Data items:

^^^^

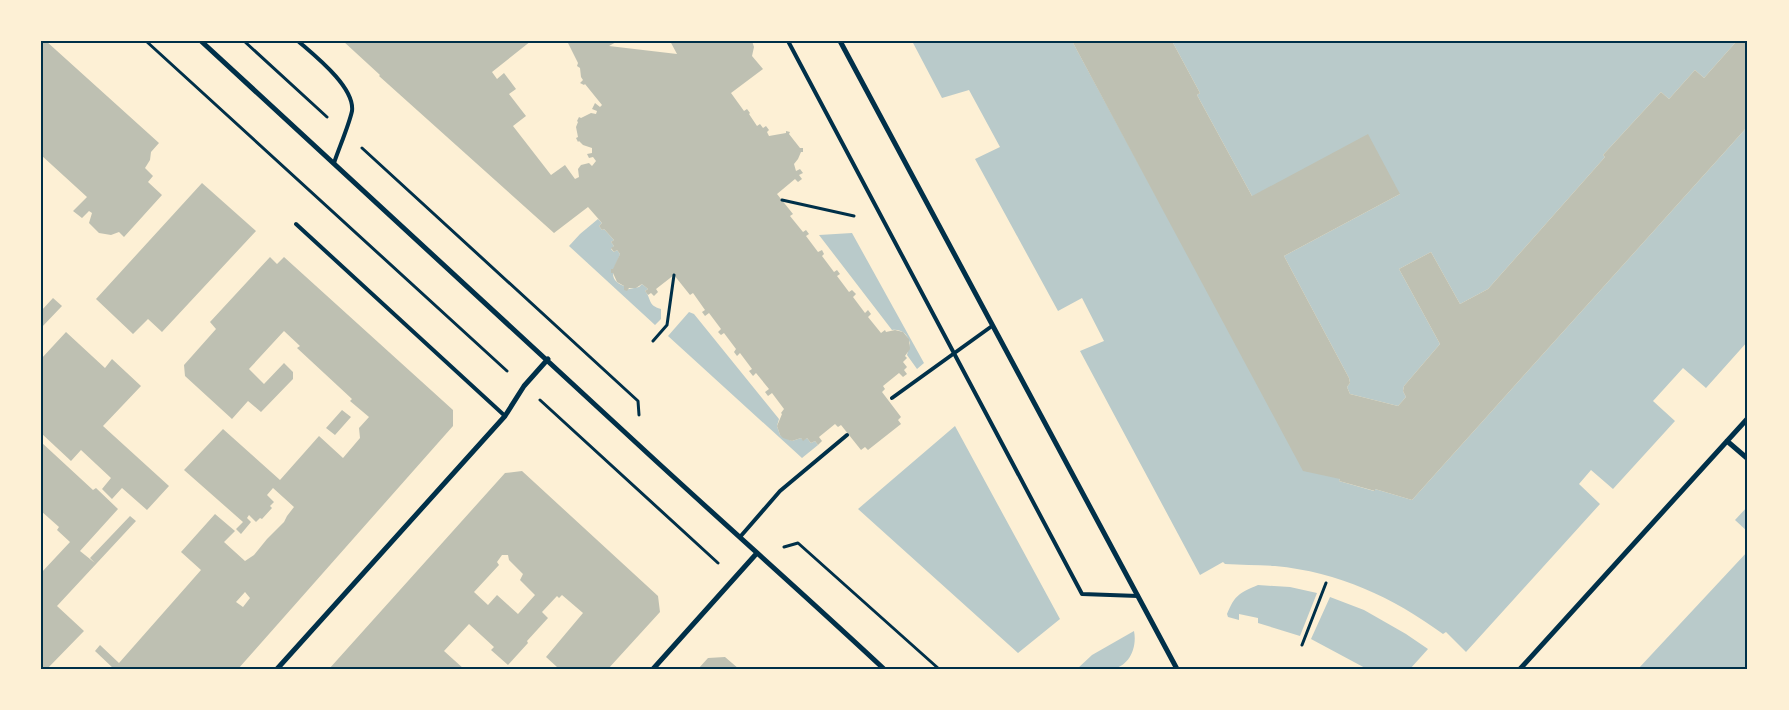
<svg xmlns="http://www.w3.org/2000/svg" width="1789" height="710" font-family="Helvetica,sans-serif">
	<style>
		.green { fill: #b9caca }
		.building { fill: #bec0b2; fill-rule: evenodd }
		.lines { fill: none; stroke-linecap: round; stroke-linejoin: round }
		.path { stroke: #003049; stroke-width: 3 }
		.service { stroke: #003049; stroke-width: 4 }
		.minor { stroke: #003049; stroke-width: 5 }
		.neatline { fill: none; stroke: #003049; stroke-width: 2 }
	</style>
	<rect width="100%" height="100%" fill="#fdf0d5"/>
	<path class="green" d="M912,41H1072L1187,253L1340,479L1339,481L1374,491L1375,489L1412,500L1748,126V341L1706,388L1683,368L1653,401L1675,421L1613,489L1591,470L1579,484L1600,504L1466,652L1446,632L1443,634C1392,597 1339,572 1275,566C1258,565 1242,565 1225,564L1223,562L1200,575L1080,351L1104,341L1082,298L1058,311L975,159L1000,147L969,90L942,98Z
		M1172,41H1734L1735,43L1704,78L1695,70L1669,99L1661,92L1603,155L1605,157L1488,289L1460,304L1431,252L1399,269L1440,344L1404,386L1403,391L1406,397L1398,406L1350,394L1347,387L1350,383L1349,378L1284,256L1400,194L1252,196L1197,95L1200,93Z
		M598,219L602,223L599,226L602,230L604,229L614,240L611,242L614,246L611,249L614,252L617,250L620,254C617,265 604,278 624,286V290L639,287L642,284L648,289L645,291C652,299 647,305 661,309V319L655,325L569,246L580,234Z
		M852,233L924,363L917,369L907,355L910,343C907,334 902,329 892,330L819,235Z
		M689,312L694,314L779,419L777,426L780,435L792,441L801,438L803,440L807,438L811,443L815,441L818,445L802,458L668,336Z
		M955,426L1060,619L1018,653L858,509Z
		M1748,506V532L1735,520Z
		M1748,551V669H1638Z
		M1258,585L1290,587L1317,593L1300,636L1258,623V618L1239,614V620L1228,617L1227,614C1235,595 1239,593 1258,585Z
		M1330,597L1364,610L1406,634L1428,649L1410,669H1367L1311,639Z
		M1134,631C1137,646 1131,665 1113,669C1103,671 1088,669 1077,669L1092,655Z"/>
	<path class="building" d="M41,41H46L159,143L151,152L150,160L145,168L153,176L148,182L162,195L124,237L119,232L111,235L99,233L89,223L92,213L89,211L82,218L73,211L87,197L41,155Z
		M343,41H531L492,72L497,79L504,73L516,89L509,94L526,116L513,126L551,175L565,165L575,179L579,177L578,169L581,165L589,163L592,166L596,161L593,157L589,158L587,154L592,153V148L583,145L579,141L578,142L576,138L578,137L576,127L578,122L577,121L579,117L581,118L591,113L596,114L597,111L592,109L595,103L600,107L602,105L585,84L584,85L580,83L583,80L581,77L580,68L577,66L578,63L567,41H618L609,46L677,54L670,41H752L754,47L752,56L763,69L731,93L744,111L747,109L750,113L749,114L757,126L760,124L763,128L766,126L769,130L767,132L769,136L786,133V131L790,132L789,134L800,148H803V152H801L798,159L794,164L796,171L800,169L803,173L799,175L802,179L798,182L795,179L777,194L793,214L790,216L803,232L806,230L809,234L806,236L818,252L822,250L824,254L822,256L834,272L837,270L840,274L837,276L849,292L852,290L856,294L853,297L865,313L868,310L871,314L868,317L881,333L885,330L886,332L895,330L903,332L909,339L910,349L905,356L907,358L903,362L907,367L904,370L907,374L903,377L899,373L883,386L885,389L882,392L901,417L898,420L901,424L868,450L865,447L861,450L841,425L838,427L835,424L819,437L822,441L818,445L815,441L811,443L807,438L803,441L801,438L792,441L783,438L780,435L777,426L782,414L781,413L784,409L772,393L768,396L765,392L769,389L756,373L753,376L749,371L752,369L740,353L737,356L734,352L736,349L724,333L721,335L718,332L721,329L709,313L705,316L702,312L705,310L693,293L690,295L674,275L656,289L658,292L654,296L651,293L648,295L645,291L648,289L642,284L636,288H629L627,291L624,290V286L617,282L613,273H611V269H613L620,254L617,250L614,252L611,248L614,246L611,242L614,240L604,229L602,230L599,226L602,223L588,207L554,233L379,76L380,75Z
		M1072,41H1172L1200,93L1197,95L1252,196L1368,134L1400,194L1284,256L1349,378L1350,383L1347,387L1350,394L1398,406L1406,397L1403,391L1404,386L1440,344L1399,269L1431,252L1460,304L1488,289L1605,157L1603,155L1661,92L1669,99L1695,70L1704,78L1735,43L1734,41H1748V126L1412,500L1375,489V491L1339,481L1340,479L1303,471Z
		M202,183L256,231L162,332L148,319L133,334L96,299Z
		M270,257L277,264L284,257L453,410V426L238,669H114L95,651L100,645L119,663L201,570L181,552L215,514L235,531L224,542L245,561L254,555L267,539L284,522L287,516L294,507L273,488L267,495L274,502L270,506L272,508L262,519L260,518L256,522L249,515L247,518L251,522L241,534L236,529L243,522L184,470L223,429L280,480L319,436L343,458L360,438L359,428L369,417L350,401L352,399L297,348L300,346L284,331L249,369L264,384L284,363L293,372V379L261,412L248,401L232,419L185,376L184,365L216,329L210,322ZM245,592L250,598L243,607L236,602Z
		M53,298L62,306L41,328V311Z
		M66,332L105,368L112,359L141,386L103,426L169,486L147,510L122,488L112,499L102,489L111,478L81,450L71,461L41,433V359Z
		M342,410L351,417L335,435L326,428Z
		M41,442L93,490L96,488L118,509L80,551L95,563L90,558L130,516L136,521L57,606L84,631L47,669H41V573L70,542L57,530L59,527L41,511Z
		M522,471L658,596L660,612L608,669H555L557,667L546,657L583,613L562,595L559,598L557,596L542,612L548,618L527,641L528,643L508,665L491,650L494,647L469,624L444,651L464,669H329L505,473ZM502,555H508L509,560L523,574L520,580L535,595L518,614L497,595L488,605L474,592L499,565L497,562Z
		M725,657L739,669H698L708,658Z"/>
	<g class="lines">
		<path class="path" d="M146,41L507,371
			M244,41L327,117
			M362,148L638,401L639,415
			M782,200L854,216
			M653,341L667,325L674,275
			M540,400L718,563
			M784,547L798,543L939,669
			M1302,645L1326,583"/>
		<path class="service" d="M298,41C314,55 355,87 352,111C349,125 339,148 334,163
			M788,41L1082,594L1138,596
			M296,224L505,416
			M892,398L992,326
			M740,537L780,491L847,435"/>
		<path class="minor" d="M201,41C349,177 496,313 643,449C723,523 805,595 884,669
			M840,41L1177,669
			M1727,441L1748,459
			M277,669L505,416L524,386L548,359
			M653,669L757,553
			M1520,669L1748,418"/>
	</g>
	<rect width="1789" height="710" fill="none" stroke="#fdf0d5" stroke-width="85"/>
	<rect x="42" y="42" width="1704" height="626" class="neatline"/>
</svg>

^^^^

Task requirements → Output nothing but the records above, word for word, with the pictures removed.

Worked solution →
<svg xmlns="http://www.w3.org/2000/svg" width="1789" height="710" font-family="Helvetica,sans-serif">
	<style>
		.green { fill: #b9caca }
		.building { fill: #bec0b2; fill-rule: evenodd }
		.lines { fill: none; stroke-linecap: round; stroke-linejoin: round }
		.path { stroke: #003049; stroke-width: 3 }
		.service { stroke: #003049; stroke-width: 4 }
		.minor { stroke: #003049; stroke-width: 5 }
		.neatline { fill: none; stroke: #003049; stroke-width: 2 }
	</style>
	<rect width="100%" height="100%" fill="#fdf0d5"/>
	<path class="green" d="M912,41H1072L1187,253L1340,479L1339,481L1374,491L1375,489L1412,500L1748,126V341L1706,388L1683,368L1653,401L1675,421L1613,489L1591,470L1579,484L1600,504L1466,652L1446,632L1443,634C1392,597 1339,572 1275,566C1258,565 1242,565 1225,564L1223,562L1200,575L1080,351L1104,341L1082,298L1058,311L975,159L1000,147L969,90L942,98Z
		M1172,41H1734L1735,43L1704,78L1695,70L1669,99L1661,92L1603,155L1605,157L1488,289L1460,304L1431,252L1399,269L1440,344L1404,386L1403,391L1406,397L1398,406L1350,394L1347,387L1350,383L1349,378L1284,256L1400,194L1252,196L1197,95L1200,93Z
		M598,219L602,223L599,226L602,230L604,229L614,240L611,242L614,246L611,249L614,252L617,250L620,254C617,265 604,278 624,286V290L639,287L642,284L648,289L645,291C652,299 647,305 661,309V319L655,325L569,246L580,234Z
		M852,233L924,363L917,369L907,355L910,343C907,334 902,329 892,330L819,235Z
		M689,312L694,314L779,419L777,426L780,435L792,441L801,438L803,440L807,438L811,443L815,441L818,445L802,458L668,336Z
		M955,426L1060,619L1018,653L858,509Z
		M1748,506V532L1735,520Z
		M1748,551V669H1638Z
		M1258,585L1290,587L1317,593L1300,636L1258,623V618L1239,614V620L1228,617L1227,614C1235,595 1239,593 1258,585Z
		M1330,597L1364,610L1406,634L1428,649L1410,669H1367L1311,639Z
		M1134,631C1137,646 1131,665 1113,669C1103,671 1088,669 1077,669L1092,655Z"/>
	<path class="building" d="M41,41H46L159,143L151,152L150,160L145,168L153,176L148,182L162,195L124,237L119,232L111,235L99,233L89,223L92,213L89,211L82,218L73,211L87,197L41,155Z
		M343,41H531L492,72L497,79L504,73L516,89L509,94L526,116L513,126L551,175L565,165L575,179L579,177L578,169L581,165L589,163L592,166L596,161L593,157L589,158L587,154L592,153V148L583,145L579,141L578,142L576,138L578,137L576,127L578,122L577,121L579,117L581,118L591,113L596,114L597,111L592,109L595,103L600,107L602,105L585,84L584,85L580,83L583,80L581,77L580,68L577,66L578,63L567,41H618L609,46L677,54L670,41H752L754,47L752,56L763,69L731,93L744,111L747,109L750,113L749,114L757,126L760,124L763,128L766,126L769,130L767,132L769,136L786,133V131L790,132L789,134L800,148H803V152H801L798,159L794,164L796,171L800,169L803,173L799,175L802,179L798,182L795,179L777,194L793,214L790,216L803,232L806,230L809,234L806,236L818,252L822,250L824,254L822,256L834,272L837,270L840,274L837,276L849,292L852,290L856,294L853,297L865,313L868,310L871,314L868,317L881,333L885,330L886,332L895,330L903,332L909,339L910,349L905,356L907,358L903,362L907,367L904,370L907,374L903,377L899,373L883,386L885,389L882,392L901,417L898,420L901,424L868,450L865,447L861,450L841,425L838,427L835,424L819,437L822,441L818,445L815,441L811,443L807,438L803,441L801,438L792,441L783,438L780,435L777,426L782,414L781,413L784,409L772,393L768,396L765,392L769,389L756,373L753,376L749,371L752,369L740,353L737,356L734,352L736,349L724,333L721,335L718,332L721,329L709,313L705,316L702,312L705,310L693,293L690,295L674,275L656,289L658,292L654,296L651,293L648,295L645,291L648,289L642,284L636,288H629L627,291L624,290V286L617,282L613,273H611V269H613L620,254L617,250L614,252L611,248L614,246L611,242L614,240L604,229L602,230L599,226L602,223L588,207L554,233L379,76L380,75Z
		M1072,41H1172L1200,93L1197,95L1252,196L1368,134L1400,194L1284,256L1349,378L1350,383L1347,387L1350,394L1398,406L1406,397L1403,391L1404,386L1440,344L1399,269L1431,252L1460,304L1488,289L1605,157L1603,155L1661,92L1669,99L1695,70L1704,78L1735,43L1734,41H1748V126L1412,500L1375,489V491L1339,481L1340,479L1303,471Z
		M202,183L256,231L162,332L148,319L133,334L96,299Z
		M270,257L277,264L284,257L453,410V426L238,669H114L95,651L100,645L119,663L201,570L181,552L215,514L235,531L224,542L245,561L254,555L267,539L284,522L287,516L294,507L273,488L267,495L274,502L270,506L272,508L262,519L260,518L256,522L249,515L247,518L251,522L241,534L236,529L243,522L184,470L223,429L280,480L319,436L343,458L360,438L359,428L369,417L350,401L352,399L297,348L300,346L284,331L249,369L264,384L284,363L293,372V379L261,412L248,401L232,419L185,376L184,365L216,329L210,322ZM245,592L250,598L243,607L236,602Z
		M53,298L62,306L41,328V311Z
		M66,332L105,368L112,359L141,386L103,426L169,486L147,510L122,488L112,499L102,489L111,478L81,450L71,461L41,433V359Z
		M342,410L351,417L335,435L326,428Z
		M41,442L93,490L96,488L118,509L80,551L95,563L90,558L130,516L136,521L57,606L84,631L47,669H41V573L70,542L57,530L59,527L41,511Z
		M522,471L658,596L660,612L608,669H555L557,667L546,657L583,613L562,595L559,598L557,596L542,612L548,618L527,641L528,643L508,665L491,650L494,647L469,624L444,651L464,669H329L505,473ZM502,555H508L509,560L523,574L520,580L535,595L518,614L497,595L488,605L474,592L499,565L497,562Z
		M725,657L739,669H698L708,658Z"/>
	<g class="lines">
		<path class="path" d="M146,41L507,371
			M244,41L327,117
			M362,148L638,401L639,415
			M782,200L854,216
			M653,341L667,325L674,275
			M540,400L718,563
			M784,547L798,543L939,669
			M1302,645L1326,583"/>
		<path class="service" d="M298,41C314,55 355,87 352,111C349,125 339,148 334,163
			M788,41L1082,594L1138,596
			M296,224L505,416
			M892,398L992,326
			M740,537L780,491L847,435"/>
		<path class="minor" d="M201,41C349,177 496,313 643,449C723,523 805,595 884,669
			M840,41L1177,669
			M1727,441L1748,459
			M277,669L505,416L524,386L548,359
			M653,669L757,553
			M1520,669L1748,418"/>
	</g>
	<rect width="1789" height="710" fill="none" stroke="#fdf0d5" stroke-width="85"/>
	<rect x="42" y="42" width="1704" height="626" class="neatline"/>
</svg>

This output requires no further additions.